RÁDIO CLUBE
Tapacurá, boatos e a Rádio Clube
Na ocasião do maior boato já massificado no Recife, a rádio mais antiga do Brasil foi fundamental para o desmentido e para ajudar a reduzir o caos
Por: Silvia Bessa
Publicado em: 04/06/2018 11:36
De boato, esse mal que vira de cabeça para baixo a rotina de uma cidade, não é de hoje que o Recife sofre. Registros históricos de 1975 revelam o poder de uma notícia inverídica que vai sendo repassada de boca em boca, gerando uma desordem coletiva, e destacam como as emissoras de rádio, a exemplo da Rádio Clube, foram fundamentais para acalmar os nervos de populares. Era uma segunda-feira. Lama e entulhos, resquícios de uma enchente ocorrida dois dias antes, cobriam ruas e residências.
“Por volta das 10h da manhã de 21 de julho de 1975, a cidade entrou em pânico. O centro fervilhava de gente e, nas avenidas principais, o movimento era intenso. De repente, foi como se um dedo gigantesco assanhasse violentamente o formigueiro humano. Centenas de milhares de pessoas, desesperadas, começaram a correr pelas ruas aos gritos e soluços. Um único objetivo move a multidão desatinada: fugir. Tapacurá estourou!”, narra o jornalista Homero Fonseca, em Tapacurá: Viagem ao planeta dos boatos (Cepe, 2011, 2ª ed.).

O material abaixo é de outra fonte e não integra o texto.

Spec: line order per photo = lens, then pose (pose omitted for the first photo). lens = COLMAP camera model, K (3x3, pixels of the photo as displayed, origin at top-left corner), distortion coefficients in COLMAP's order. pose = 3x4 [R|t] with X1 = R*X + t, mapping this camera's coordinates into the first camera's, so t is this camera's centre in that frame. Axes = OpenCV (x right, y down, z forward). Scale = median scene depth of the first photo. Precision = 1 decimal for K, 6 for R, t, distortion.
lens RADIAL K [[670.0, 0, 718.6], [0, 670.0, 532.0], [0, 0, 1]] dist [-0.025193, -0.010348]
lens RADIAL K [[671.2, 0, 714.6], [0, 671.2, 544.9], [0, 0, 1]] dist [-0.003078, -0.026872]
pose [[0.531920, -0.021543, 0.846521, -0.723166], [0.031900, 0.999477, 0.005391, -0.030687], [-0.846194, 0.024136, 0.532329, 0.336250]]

A barragem havia sido construída em 1973, no município de São Lourenço da Mata, e tinha capacidade de represamento de 170 milhões de metros cúbicos. Na época do boato, a Defesa Civil usava um esquema radiofônico para atenuar a inquietude da população diante do temor de novas enchentes. Episódios de 1966 e de 1970, com mortes e milhares de desabrigados, deixaram grandes traumas e prejuízos.
A capilaridade da Rádio Clube exigia envolvimento. “A Rádio Clube, a pioneira, mandou mantimentos para os pobres flagelados: roupas, remédios, alimentos, toalhas e cobertores para quem está no relento”, escreveu o então repórter e poeta José Soares sobre os estragos da cheia.

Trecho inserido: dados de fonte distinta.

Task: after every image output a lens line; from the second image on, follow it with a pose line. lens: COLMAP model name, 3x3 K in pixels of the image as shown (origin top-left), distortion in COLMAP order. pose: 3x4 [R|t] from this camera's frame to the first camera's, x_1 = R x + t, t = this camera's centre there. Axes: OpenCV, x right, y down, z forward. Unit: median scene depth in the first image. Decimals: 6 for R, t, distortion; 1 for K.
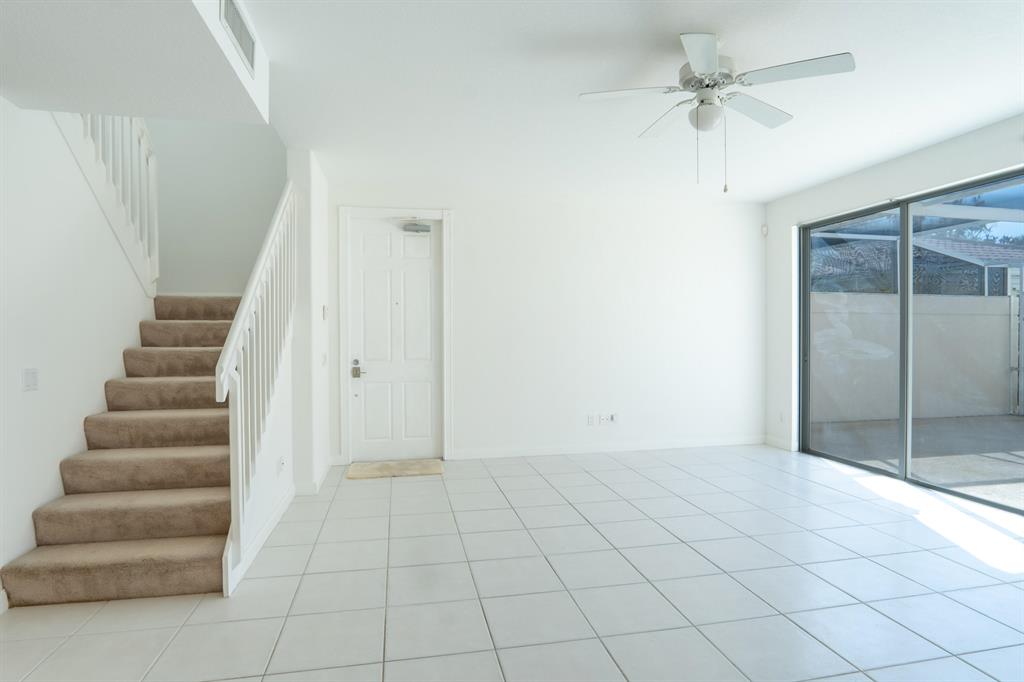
lens RADIAL K [[540.5, 0, 501.4], [0, 540.5, 340.2], [0, 0, 1]] dist [-0.033810, 0.000202]
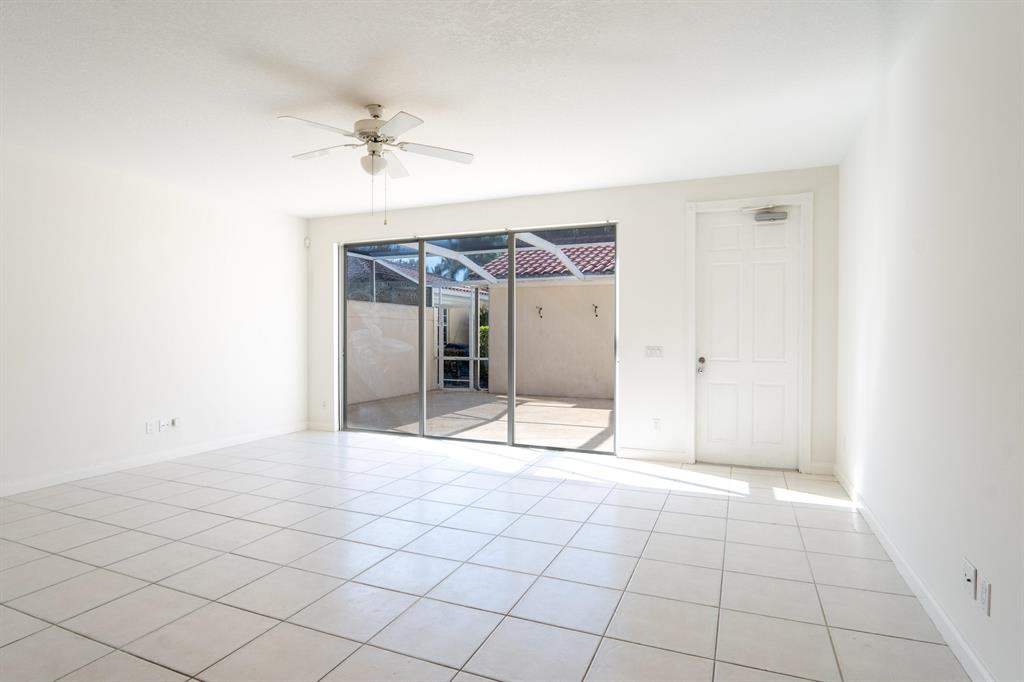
lens RADIAL K [[540.5, 0, 501.4], [0, 540.5, 340.2], [0, 0, 1]] dist [-0.033810, 0.000202]
pose [[0.569685, -0.008662, 0.821818, -0.242529], [0.008925, 0.999951, 0.004353, 0.001916], [-0.821815, 0.004855, 0.569734, 0.004318]]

Coube à Rádio Clube e a outras emissoras, o papel principal na transmissão de boletins oficiais, com mensagens informando que Tapacurá não havia estourado; era boato.
Lembranças
Toda família pernambucana tem na memória afetiva um relato sobre o boato de Tapacurá. Conta-se que o escritor Ariano Suassuna ouviu o alerta e fez questão de uma sondagem com autoridades. Caminhou até o Quartel do Batalhão de Trânsito da Polícia Militar da Av. 17 de agosto e lançou a pergunta ao sargento de plantão: “Há confirmação oficial da queda da barragem?”.
O oficial respondeu e aproveitou para dar conselho: “Não. Mas, se eu fosse o senhor, corria!”. Homero Fonseca diz no seu livro que a psicóloga Edelnete Siqueira parou em um posto para entender o que se passava para o desespero em massa. “O rádio está dizendo que a água já vem na avenida Caxangá”. Edelnete correu para a casa da mãe e, chegando lá, avistou o pavor das pessoas, com rádios portáteis nas mão.
Onde começou ninguém sabe, mas um comentário feito por um radialista de uma emissora local, na tentativa de desmentir a suposta catástrofe, teria contribuído para acelerar o boato, afirma a pesquisa de Homero Fonseca. “Somente após os insistentes boletins de rádio e televisão – alguns da própria voz do governador, desmentindo o rumor, a vida da cidade reordenou-se”, diz o jornalista. Por cerca de uma hora, mais de 1,2 milhão de pessoas ficaram reféns do pânico.